> **Problem requirements**
Could you write out, word for word, the stretch of the connection-limit issue below that begins with the words containing "Expose ServicePointManager.DefaultConnectionLimit as" and ends with "endPointSnapshot, SocketAddress socketAddress)"?

Azure / azure-functions-host

The host/runtime that powers Azure Functions
https://functions.azure.com
MIT License
1.94k stars 442 forks source link

Expose ServicePointManager.DefaultConnectionLimit as host setting #850

Closed anthonychu closed 5 years ago

anthonychu commented 8 years ago

Repro steps

I have a C# function that triggers off of a Service Bus topic subscription and then makes ~10 HTTP calls to external services using HttpClient. The calls are made concurrently (starting the Tasks and then doing an await WhenAll() on them).

Some HTTP calls would fail with this error:

System.Net.Http.HttpRequestException: An error occurred while sending the request. ---> System.Net.WebException: Unable to connect to the remote server ---> System.Net.Sockets.SocketException: An attempt was made to access a socket in a way forbidden by its access permissions
   at System.Net.Sockets.Socket.DoBind(EndPoint endPointSnapshot, SocketAddress socketAddress)
   at System.Net.Sockets.Socket.InternalBind(EndPoint localEP)
   at System.Net.Sockets.Socket.BeginConnectEx(EndPoint remoteEP, Boolean flowContext, AsyncCallback callback, Object state)

> **Excerpted data**
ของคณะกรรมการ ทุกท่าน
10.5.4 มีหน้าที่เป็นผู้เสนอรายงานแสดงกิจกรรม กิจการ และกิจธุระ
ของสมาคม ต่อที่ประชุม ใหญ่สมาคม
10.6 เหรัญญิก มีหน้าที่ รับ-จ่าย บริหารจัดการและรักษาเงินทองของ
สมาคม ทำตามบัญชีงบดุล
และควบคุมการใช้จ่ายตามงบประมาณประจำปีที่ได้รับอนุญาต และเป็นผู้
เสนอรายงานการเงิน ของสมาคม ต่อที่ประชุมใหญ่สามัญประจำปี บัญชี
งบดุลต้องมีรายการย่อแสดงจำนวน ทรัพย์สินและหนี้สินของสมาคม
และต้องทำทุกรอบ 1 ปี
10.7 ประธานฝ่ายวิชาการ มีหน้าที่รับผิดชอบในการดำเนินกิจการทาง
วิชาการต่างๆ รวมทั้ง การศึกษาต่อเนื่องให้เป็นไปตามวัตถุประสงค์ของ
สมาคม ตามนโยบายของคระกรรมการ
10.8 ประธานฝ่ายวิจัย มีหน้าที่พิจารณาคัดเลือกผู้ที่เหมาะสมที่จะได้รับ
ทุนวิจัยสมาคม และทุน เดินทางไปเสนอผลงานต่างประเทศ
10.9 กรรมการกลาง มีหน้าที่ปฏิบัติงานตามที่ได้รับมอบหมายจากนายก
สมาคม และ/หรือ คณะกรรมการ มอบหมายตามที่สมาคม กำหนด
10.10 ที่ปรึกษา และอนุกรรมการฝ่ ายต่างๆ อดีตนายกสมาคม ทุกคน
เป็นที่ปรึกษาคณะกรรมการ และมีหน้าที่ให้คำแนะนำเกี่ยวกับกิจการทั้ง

> **Answer area**
Expose ServicePointManager.DefaultConnectionLimit as host setting #850

Closed anthonychu closed 5 years ago

anthonychu commented 8 years ago

Repro steps

I have a C# function that triggers off of a Service Bus topic subscription and then makes ~10 HTTP calls to external services using HttpClient. The calls are made concurrently (starting the Tasks and then doing an await WhenAll() on them).

Some HTTP calls would fail with this error:

System.Net.Http.HttpRequestException: An error occurred while sending the request. ---> System.Net.WebException: Unable to connect to the remote server ---> System.Net.Sockets.SocketException: An attempt was made to access a socket in a way forbidden by its access permissions
   at System.Net.Sockets.Socket.DoBind(EndPoint endPointSnapshot, SocketAddress socketAddress)